Scenarios and Testing
To analyse the impact of implementing the various components developed for this use case, the Athens simulation testbed was used. The public transport network and demand were modelled using historical bus telematics data from the Athens Transit Authority, combined with data from loop detectors to capture general traffic conditions. A model was created to operate in conjunction with the city’s existing sensor network, which also proved sufficient for calculating and testing enhanced ETA predictions.
As the Athens dataset did not include actual ETA predictions, publicly available data from the Netherlands was used to demonstrate the ETA audit functionality. The validation exercises were conducted based on the above setup.
Validation Exercises
- Testing the Cooperative Traffic Management System This component combines dynamic space allocation with traffic signal control to improve urban transport. It aims to replace static dedicated bus lanes with dynamic restrictions that adapt to real-time traffic conditions, increasing road capacity, reducing congestion, and promoting a more balanced urban traffic flow.
- Testing the ETA Estimation of Buses As part of the developed Multimodal Fleet Management System, the enhanced ETA engine is evaluated and benchmarked against existing ETA data. In addition, the Incident Management module and its related sub-modules are also assessed.
- Testing the Vehicle Scheduling Model for Autonomous and Connected Vehicles The developed framework is evaluated to optimise the synchronisation of multimodal transfers for human mobility within a dynamic transport environment.
Key Features
Transit signal priority and dynamic use of bus lanes
Dynamically controls bus lane utilisation under varying traffic conditions to prioritise public transport and manage lane density.
Public transport ETA prediction
Calculates expected arrival times to support efficient fleet management and provide accurate passenger information.
Incident management
Detects, categorises, and prioritises incidents in real time, extracting relevant information to support timely response.
Multimodal vehicle scheduling
Optimises synchronisation of passenger transfers across multiple transport modes in real time.
Key Performance Indicators
Travel times
Time taken by passengers and vehicles to complete journeys, including waiting periods at stops or interchanges.
Punctuality
Punctuality of services, measured by the difference between actual and scheduled arrival or departure times.
Emissions
Environmental impact of completed vehicle trips, measured through total CO₂ and other pollutant emissions.
Fuel/energy consumption
Fuel or energy consumed per passenger carried, indicating operational efficiency and sustainability.

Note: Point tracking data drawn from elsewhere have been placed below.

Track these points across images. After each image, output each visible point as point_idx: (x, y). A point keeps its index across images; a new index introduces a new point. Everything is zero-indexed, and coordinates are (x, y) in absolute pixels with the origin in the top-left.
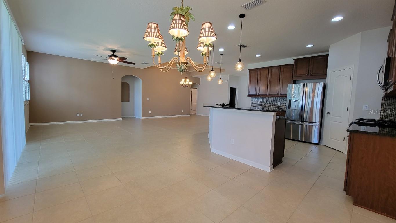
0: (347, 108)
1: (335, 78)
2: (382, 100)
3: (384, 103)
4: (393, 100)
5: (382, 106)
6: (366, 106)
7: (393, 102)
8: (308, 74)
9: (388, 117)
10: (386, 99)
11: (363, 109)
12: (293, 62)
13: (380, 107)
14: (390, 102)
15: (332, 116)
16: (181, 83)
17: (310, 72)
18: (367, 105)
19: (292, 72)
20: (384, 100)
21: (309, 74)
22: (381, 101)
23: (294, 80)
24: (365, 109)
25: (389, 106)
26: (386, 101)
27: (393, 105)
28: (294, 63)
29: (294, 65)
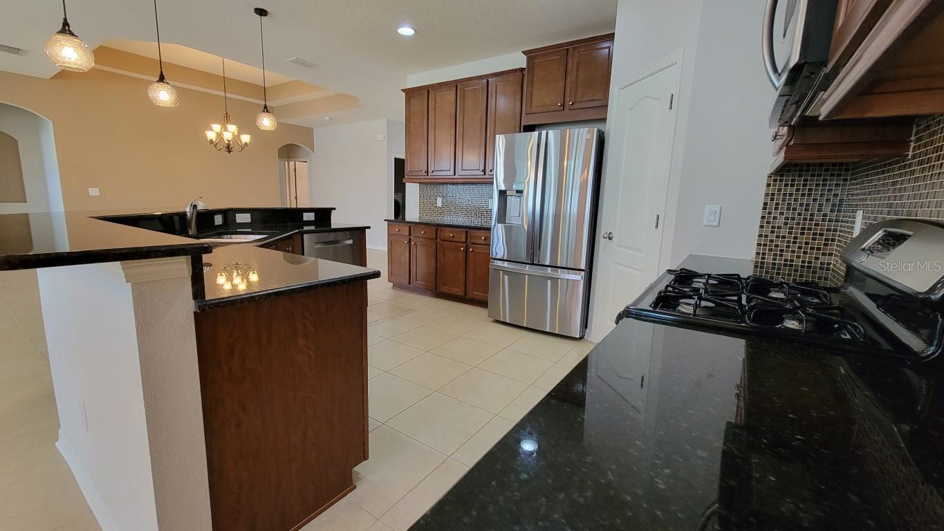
0: (656, 217)
1: (630, 110)
2: (769, 185)
3: (772, 199)
4: (805, 185)
5: (765, 208)
6: (715, 209)
7: (803, 195)
8: (563, 105)
9: (782, 251)
10: (781, 180)
11: (705, 224)
12: (520, 61)
13: (760, 213)
14: (791, 195)
15: (619, 246)
16: (211, 135)
17: (567, 99)
18: (717, 208)
19: (518, 97)
20: (775, 185)
21: (566, 106)
22: (764, 189)
23: (524, 126)
24: (710, 223)
25: (788, 209)
26: (779, 190)
27: (801, 205)
28: (524, 66)
29: (526, 72)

Additional KPIs explore social, economic, technical, and liability risk aspects.
Expected Benefits
- Reduced passenger and vehicle travel times, including passenger waiting times
- Reduced economic losses caused by travel delays
- Lower total distance travelled
- Reduced transport emissions (CO₂ and NOx)
Contribution to the CONDUCTOR Project
- Adaptive traffic management strategies using trained intelligent traffic agents (reinforcement learning)

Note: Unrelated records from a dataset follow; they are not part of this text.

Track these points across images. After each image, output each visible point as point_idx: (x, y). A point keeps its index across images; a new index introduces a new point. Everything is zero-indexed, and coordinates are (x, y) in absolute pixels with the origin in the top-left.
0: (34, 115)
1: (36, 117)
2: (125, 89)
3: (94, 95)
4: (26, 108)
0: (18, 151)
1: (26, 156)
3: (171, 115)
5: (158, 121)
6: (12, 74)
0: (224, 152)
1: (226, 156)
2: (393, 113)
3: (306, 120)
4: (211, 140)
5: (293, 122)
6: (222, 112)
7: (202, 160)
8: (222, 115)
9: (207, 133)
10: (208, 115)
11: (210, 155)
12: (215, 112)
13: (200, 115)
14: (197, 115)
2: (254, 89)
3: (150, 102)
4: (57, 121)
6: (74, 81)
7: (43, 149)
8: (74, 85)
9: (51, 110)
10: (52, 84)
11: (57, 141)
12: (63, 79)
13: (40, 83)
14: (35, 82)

- A fleet management system (FMS) comprising multiple components to support dynamic public transit control and real-time ETA prediction
- Synchronisation of public transport modes to enable seamless mobility and improve transit system efficiency
Deployment Architecture
Figures 1 to 4 illustrate the integration process of the UC1 components based on the validation exercises.
Figure 1 depicts the process view of the Cooperative Traffic Management System (CTMS) scenario from Validation Exercise 1. The scenario starts with the Demand Calibration Module retrieving public transport telematics and road traffic data from the Mobility Data Platform. Within the CTMS, agents dynamically manage traffic: Signal Controllers adjust intersection phases, while Lane Density Controllers regulate bus lane access and corridor vehicle flow. During simulation, real-time traffic data is continuously exchanged, enabling agents to adapt signals and traffic controls based on current conditions. Finally, key performance indicators are produced and compared with reference scenarios to assess system performance.

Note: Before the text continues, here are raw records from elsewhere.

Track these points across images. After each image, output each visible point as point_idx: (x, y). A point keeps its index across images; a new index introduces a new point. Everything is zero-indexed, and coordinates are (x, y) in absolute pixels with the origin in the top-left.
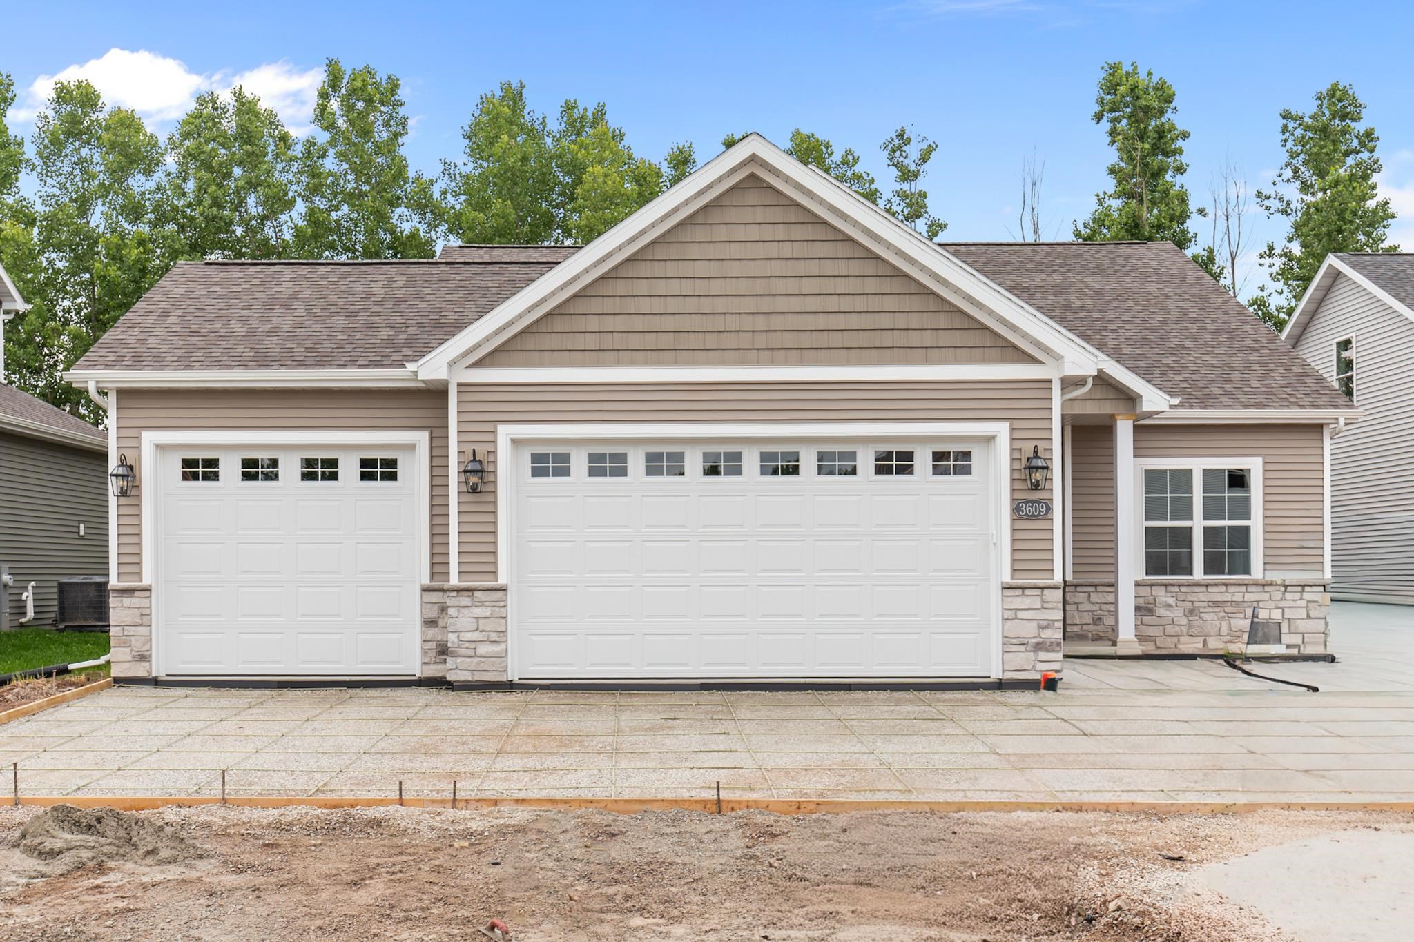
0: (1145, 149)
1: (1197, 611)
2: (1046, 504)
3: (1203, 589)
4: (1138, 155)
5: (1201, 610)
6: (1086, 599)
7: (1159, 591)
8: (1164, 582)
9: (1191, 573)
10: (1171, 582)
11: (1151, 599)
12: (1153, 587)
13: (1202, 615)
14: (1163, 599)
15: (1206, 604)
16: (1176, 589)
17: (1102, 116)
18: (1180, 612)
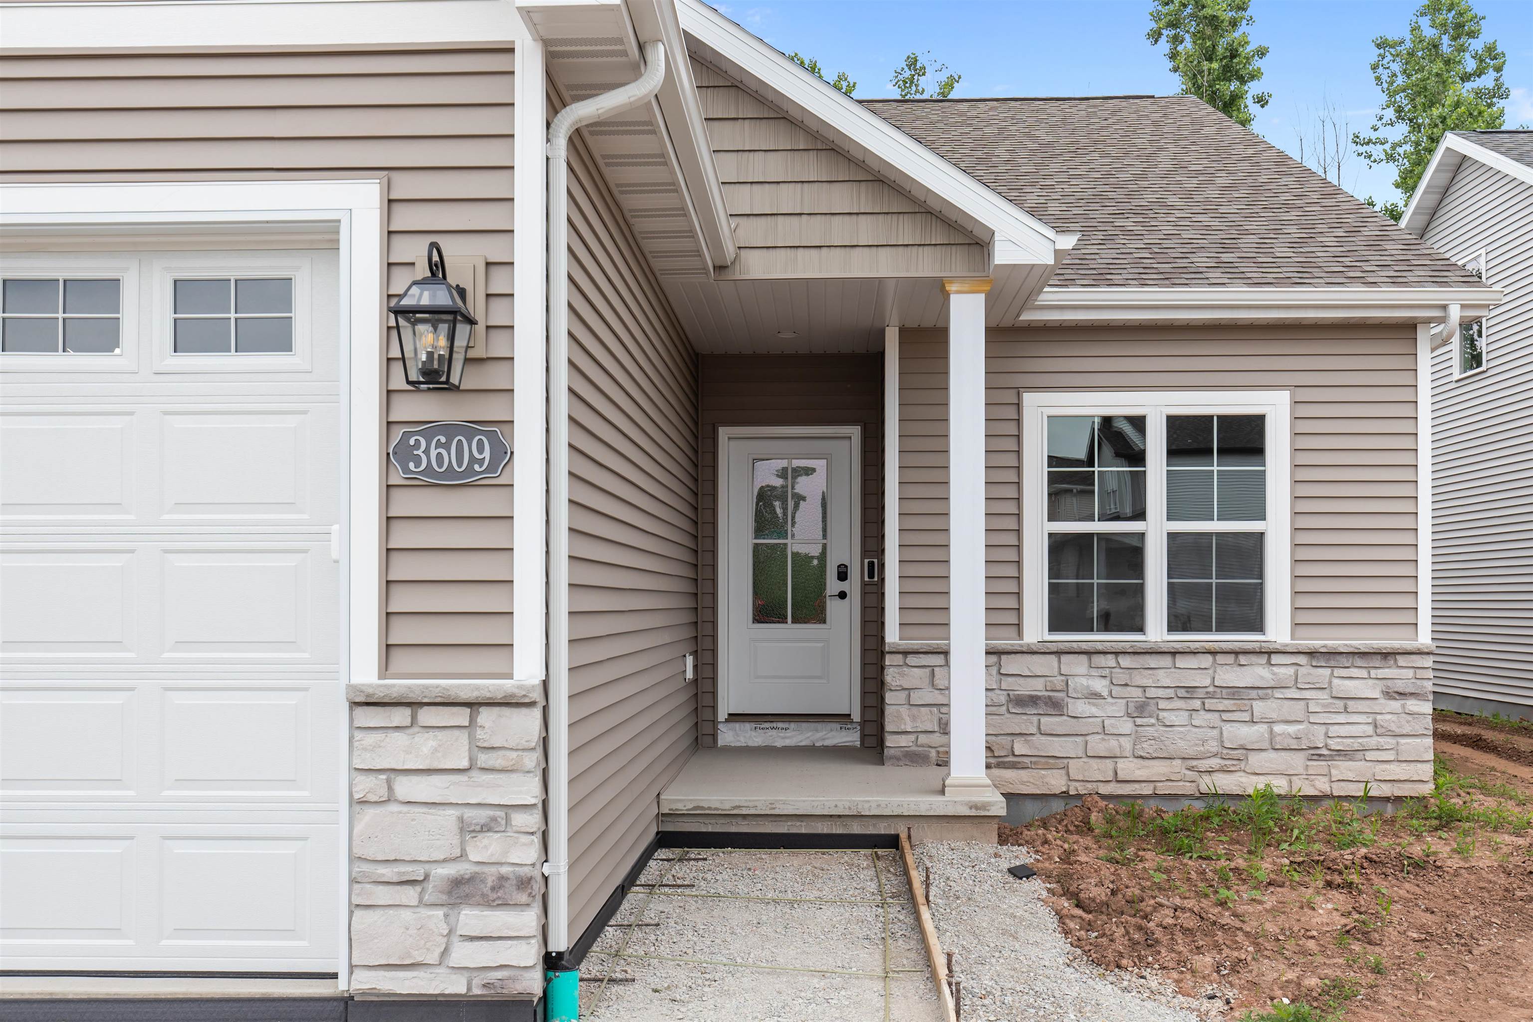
0: (1214, 70)
1: (1152, 707)
2: (491, 435)
3: (1166, 661)
4: (1204, 81)
5: (1162, 704)
6: (927, 680)
7: (1077, 666)
8: (1084, 646)
9: (1141, 629)
10: (1100, 647)
11: (1058, 681)
12: (1064, 658)
13: (1162, 714)
14: (1084, 681)
15: (1170, 693)
16: (1110, 661)
17: (1160, 34)
18: (1117, 708)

Figure 1. Process view of the Cooperative Traffic Management System.
Figure 2 illustrates the process view for ETA estimation and auditing using the Fleet Management System (FMS). The scenario begins with the Netherlands Public Transit Authority supplying static network and schedule data to the Mobility Data Platform, which forwards it to the Virtual Bus module. Real-time telematics are then sent to the Virtual Bus via the platform. This data powers the ETA Prediction Engine, which calculates expected stop arrivals. These are displayed in the FMS Data Visualisation tool and compared with official predictions to generate an ETA accuracy report for auditing.
Figure 2. Process view of the ETA auditing of the Fleet Management System.
Figure 3 illustrates the process view for Incident Management within the FMS. The process begins when a traffic incident is detected either automatically or manually through the user interface. The FMS Incident Management module processes, categorises, and prioritises the event, extracting key details. Alerts and notifications are then generated by the FMS Data Visualisation tool and shared with operators and users. The system also supports incident response coordination and produces a post-incident report for analysis.
Figure 3. Process view of the Incident Management inside the Fleet Management System.
Figure 4 presents the process view for public transport scheduling using the Vehicle Scheduling Model for Autonomous and Connected Vehicles (VSMACV). The process begins with OASA supplying static public transport schedules, while real-time telematics are continuously collected and processed via the Mobility Data Platform. The Real-Time Control Module generates multimodal public transit status updates and dynamically adjusts control measures such as dispatching, holding, and service synchronisation. After simulation or operations, the updated schedules are compared to reference scenarios to assess travel time and transfer improvements.
Figure 4. View of the dynamic control processes of the VSMACV.